### Short exercise 1
In the supermarket sales write-up, how many rows does each data column have?

** START OF Excerpted passage **

Predicting Supermarket Sales

Exploratory Data Analysis (EDA)

Data Info

There are five different columns of data for the supermarkets: "Store ID," "Store_Area," "Items_Available," "Daily_Customer_Count," and "Store_Sales." Each column has 896 rows each with no null values.

Data Description

This is a table showing different statistics for the five columns, which are "Store ID," "Store_Area," "Items_Available," "Daily_Customer_Count," and "Store_Sales." We added more columns of data later on because there are not many factors in the supermarkets shown in this table.

Feature Scatter Matrix

This scatter matrix is a set of different scatter plots for some of the columns in the data set. The scatter plots help show how the columns relate to each other. The variable "cus/sqr" is the total customer count divided by the supermarket's area.

Area - Daily Customer Count

This is a scatter plot to show the relationship between a store's area and the number of daily customers. The x-axis is the store area in square yards, and the y-axis is the number of daily customers. The sales of the stores are also represented by the different colors. There does not seem to be a strong linear relationship between the area of a store and the daily customers.

Area - Items Available

This is a scatter plot to show the relationship between a store's area and the number of items available. The x-axis is the store area in square yards, and the y-axis is the number of items available. The brighter the color, the more money the store made in sales. As you can see, there is a strong correlation between a store's area and how much items a store has.

Pie Chart for sales and area

We created a new categorical variable called "Store_Scale" based on the areas of the stores. The orange color or "0" represents small stores (area < 1300 square yards), the blue color or "1" represents medium stores (1300 square yards < area < 1700 square yards), and the green color represents large stores (area > 1700 square yards). The pie chart on the left shows how many customers went to a certain size of a store, and the pie chart on the right shows how many sales were from a certain size of a store.

Box plot for features

This box plot shows the mean, the 25th percentile, the 75th percentile, the highest value, the lowest value, and any outliers for the store's area, items, and customers per day.

Distribution for features

This is a histogram that shows the most common number of items in a store, the most common area of a store, and the most common number of customers in a store daily.

Heat map

This heat map shows the correlation between some of the columns in the data table. The strongest possible positive correlation is a value of 1, and the strongest possible negative correlation is a value of -1. As you can see in this heat map, the correlations range from -0.5 to 1. The correlations of this heat map can be seen by hovering over the boxes. The brighter the color or the more yellow a color, the stronger the positive correlation. The darker the color or the more blue a color, the stronger the negative correlation. For example, store area and items available create a yellow box with basically a correlation of 1, while the total customers over the area of the store creates a blue box with a correlation of -0.486.

Feature Engineering

Correlation

There are not any correlations to the store sales. In the heat map above, store sales have close to zero relationship with the other factors in a supermarket.

** END OF Excerpted passage **
** START OF Input rows **

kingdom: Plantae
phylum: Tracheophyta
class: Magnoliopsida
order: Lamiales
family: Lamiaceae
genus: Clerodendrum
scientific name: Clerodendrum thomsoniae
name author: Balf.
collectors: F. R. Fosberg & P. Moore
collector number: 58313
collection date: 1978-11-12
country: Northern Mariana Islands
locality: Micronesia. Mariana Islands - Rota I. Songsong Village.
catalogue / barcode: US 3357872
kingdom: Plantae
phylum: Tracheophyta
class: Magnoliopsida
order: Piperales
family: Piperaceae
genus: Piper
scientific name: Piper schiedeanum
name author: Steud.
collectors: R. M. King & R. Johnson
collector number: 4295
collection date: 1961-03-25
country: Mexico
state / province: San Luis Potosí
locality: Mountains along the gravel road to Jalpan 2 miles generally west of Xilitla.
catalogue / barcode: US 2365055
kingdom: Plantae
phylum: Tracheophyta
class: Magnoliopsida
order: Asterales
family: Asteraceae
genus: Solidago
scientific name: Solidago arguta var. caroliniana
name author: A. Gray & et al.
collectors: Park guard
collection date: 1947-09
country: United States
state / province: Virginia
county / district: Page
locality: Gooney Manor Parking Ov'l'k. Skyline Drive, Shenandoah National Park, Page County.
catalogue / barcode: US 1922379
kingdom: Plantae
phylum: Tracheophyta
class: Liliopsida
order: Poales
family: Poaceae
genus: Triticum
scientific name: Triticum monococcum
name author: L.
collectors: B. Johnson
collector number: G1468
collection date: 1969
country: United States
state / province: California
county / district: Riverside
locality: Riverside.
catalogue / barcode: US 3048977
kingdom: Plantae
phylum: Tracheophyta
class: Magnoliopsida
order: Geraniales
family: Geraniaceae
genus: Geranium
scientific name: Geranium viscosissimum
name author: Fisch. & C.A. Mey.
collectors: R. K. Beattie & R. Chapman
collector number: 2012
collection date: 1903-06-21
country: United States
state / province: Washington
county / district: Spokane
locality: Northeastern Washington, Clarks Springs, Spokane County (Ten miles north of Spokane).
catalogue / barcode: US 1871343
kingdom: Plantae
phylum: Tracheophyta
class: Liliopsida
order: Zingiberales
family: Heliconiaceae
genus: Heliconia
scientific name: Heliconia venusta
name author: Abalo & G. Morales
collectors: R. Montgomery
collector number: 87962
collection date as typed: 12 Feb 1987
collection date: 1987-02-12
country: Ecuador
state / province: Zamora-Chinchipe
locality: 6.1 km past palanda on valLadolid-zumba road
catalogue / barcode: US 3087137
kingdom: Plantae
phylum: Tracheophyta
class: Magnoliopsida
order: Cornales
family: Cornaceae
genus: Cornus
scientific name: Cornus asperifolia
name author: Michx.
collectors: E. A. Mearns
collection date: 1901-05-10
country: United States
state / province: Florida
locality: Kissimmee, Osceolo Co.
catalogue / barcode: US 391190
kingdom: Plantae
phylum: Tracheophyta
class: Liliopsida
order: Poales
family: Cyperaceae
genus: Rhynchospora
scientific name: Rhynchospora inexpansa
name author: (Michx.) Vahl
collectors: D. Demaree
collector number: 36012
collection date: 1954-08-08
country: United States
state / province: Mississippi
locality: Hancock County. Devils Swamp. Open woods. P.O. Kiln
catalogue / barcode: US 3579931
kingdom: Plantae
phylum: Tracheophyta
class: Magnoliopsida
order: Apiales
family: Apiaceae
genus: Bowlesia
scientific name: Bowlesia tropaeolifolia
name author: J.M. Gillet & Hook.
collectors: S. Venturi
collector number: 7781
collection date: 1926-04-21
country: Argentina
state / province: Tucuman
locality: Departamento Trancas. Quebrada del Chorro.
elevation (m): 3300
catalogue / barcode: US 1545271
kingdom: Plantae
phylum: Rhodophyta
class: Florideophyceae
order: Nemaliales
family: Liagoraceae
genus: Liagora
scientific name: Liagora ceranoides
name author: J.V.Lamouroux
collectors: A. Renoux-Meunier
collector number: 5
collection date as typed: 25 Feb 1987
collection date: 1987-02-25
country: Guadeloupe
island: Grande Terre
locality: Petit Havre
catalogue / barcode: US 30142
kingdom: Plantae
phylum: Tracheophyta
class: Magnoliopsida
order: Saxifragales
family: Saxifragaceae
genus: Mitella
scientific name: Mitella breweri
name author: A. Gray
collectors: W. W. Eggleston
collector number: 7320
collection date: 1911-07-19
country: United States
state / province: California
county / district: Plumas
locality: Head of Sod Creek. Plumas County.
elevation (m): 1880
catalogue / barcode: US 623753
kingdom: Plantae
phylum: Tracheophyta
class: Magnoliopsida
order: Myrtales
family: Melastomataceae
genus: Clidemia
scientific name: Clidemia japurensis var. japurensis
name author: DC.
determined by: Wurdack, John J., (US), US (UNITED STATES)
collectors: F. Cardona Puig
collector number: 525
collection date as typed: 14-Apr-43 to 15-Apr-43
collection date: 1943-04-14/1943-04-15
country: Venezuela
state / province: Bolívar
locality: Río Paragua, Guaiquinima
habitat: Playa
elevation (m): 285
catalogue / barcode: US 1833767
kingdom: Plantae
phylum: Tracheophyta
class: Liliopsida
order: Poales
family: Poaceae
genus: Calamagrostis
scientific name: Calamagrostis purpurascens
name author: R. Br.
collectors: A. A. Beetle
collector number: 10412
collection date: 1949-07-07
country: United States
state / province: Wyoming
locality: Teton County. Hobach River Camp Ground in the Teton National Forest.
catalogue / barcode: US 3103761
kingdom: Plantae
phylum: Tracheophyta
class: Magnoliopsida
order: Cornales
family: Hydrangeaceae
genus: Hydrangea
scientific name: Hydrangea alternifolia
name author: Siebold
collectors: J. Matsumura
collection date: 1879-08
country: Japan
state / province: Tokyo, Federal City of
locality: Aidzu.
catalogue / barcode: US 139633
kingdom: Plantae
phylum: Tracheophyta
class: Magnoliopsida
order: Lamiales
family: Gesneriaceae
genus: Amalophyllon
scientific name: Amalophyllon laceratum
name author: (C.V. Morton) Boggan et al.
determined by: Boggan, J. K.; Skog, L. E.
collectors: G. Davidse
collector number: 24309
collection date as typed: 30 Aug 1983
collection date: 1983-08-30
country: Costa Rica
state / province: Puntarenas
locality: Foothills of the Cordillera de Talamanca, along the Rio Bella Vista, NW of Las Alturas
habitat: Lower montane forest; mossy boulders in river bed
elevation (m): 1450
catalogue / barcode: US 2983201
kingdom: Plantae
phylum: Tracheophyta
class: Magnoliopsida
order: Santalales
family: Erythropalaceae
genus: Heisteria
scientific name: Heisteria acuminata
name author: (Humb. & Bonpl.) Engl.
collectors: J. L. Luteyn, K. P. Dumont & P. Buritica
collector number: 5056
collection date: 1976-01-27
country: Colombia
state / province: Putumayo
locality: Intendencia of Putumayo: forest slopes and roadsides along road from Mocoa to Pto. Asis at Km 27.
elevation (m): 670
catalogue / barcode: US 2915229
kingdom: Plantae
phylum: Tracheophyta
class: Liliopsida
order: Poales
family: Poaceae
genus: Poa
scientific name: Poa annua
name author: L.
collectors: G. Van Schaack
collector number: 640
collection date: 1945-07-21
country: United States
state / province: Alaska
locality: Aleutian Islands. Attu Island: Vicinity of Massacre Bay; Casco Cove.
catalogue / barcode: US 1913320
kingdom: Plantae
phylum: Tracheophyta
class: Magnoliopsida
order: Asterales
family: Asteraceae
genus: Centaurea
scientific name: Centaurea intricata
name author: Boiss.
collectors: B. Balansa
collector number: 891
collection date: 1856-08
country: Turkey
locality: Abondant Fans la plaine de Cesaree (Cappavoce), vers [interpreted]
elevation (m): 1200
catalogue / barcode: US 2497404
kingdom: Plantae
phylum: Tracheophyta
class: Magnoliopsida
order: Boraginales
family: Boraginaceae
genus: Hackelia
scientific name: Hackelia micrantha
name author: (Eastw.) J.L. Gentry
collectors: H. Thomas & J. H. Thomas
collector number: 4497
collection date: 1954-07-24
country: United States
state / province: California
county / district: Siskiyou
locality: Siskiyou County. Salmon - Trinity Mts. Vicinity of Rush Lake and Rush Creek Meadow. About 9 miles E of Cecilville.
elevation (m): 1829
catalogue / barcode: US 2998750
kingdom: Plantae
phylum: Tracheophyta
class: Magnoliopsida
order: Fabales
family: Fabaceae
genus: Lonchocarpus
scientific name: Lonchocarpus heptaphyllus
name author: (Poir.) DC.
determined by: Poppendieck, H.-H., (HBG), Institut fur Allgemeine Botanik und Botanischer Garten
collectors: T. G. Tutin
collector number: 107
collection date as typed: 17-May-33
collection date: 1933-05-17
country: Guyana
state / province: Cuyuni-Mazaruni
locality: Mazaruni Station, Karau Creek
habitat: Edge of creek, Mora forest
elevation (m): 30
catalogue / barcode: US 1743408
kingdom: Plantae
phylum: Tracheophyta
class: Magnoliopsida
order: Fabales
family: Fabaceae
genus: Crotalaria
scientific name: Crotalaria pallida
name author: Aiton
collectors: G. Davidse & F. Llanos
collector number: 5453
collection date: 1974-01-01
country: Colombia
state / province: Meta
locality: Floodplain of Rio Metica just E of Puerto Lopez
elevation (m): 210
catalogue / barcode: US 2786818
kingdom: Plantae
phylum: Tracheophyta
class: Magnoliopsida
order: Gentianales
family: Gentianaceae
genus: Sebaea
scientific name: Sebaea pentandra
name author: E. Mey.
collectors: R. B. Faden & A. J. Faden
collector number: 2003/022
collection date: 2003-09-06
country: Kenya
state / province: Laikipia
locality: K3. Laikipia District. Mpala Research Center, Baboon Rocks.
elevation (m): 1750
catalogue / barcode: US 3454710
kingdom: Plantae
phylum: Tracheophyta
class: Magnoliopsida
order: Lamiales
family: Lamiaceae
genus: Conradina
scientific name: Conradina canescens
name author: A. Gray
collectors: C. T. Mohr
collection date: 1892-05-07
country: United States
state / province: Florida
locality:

** END OF Input rows **

### Short exercise 2
Lay out the entry lines as a Markdown table with the columns Row and Entry line, starting with the line that contains "state / province: Puntarenas" and ending with the line that contains "genus: Heisteria". Leave out blank lines.

### Written answer 1
Each column has 896 rows, with no null values.

### Written answer 2
| Row | Entry line |
|---|---|
| 1 | state / province: Puntarenas |
| 2 | locality: Foothills of the Cordillera de Talamanca, along the Rio Bella Vista, NW of Las Alturas |
| 3 | habitat: Lower montane forest; mossy boulders in river bed |
| 4 | elevation (m): 1450 |
| 5 | catalogue / barcode: US 2983201 |
| 6 | kingdom: Plantae |
| 7 | phylum: Tracheophyta |
| 8 | class: Magnoliopsida |
| 9 | order: Santalales |
| 10 | family: Erythropalaceae |
| 11 | genus: Heisteria |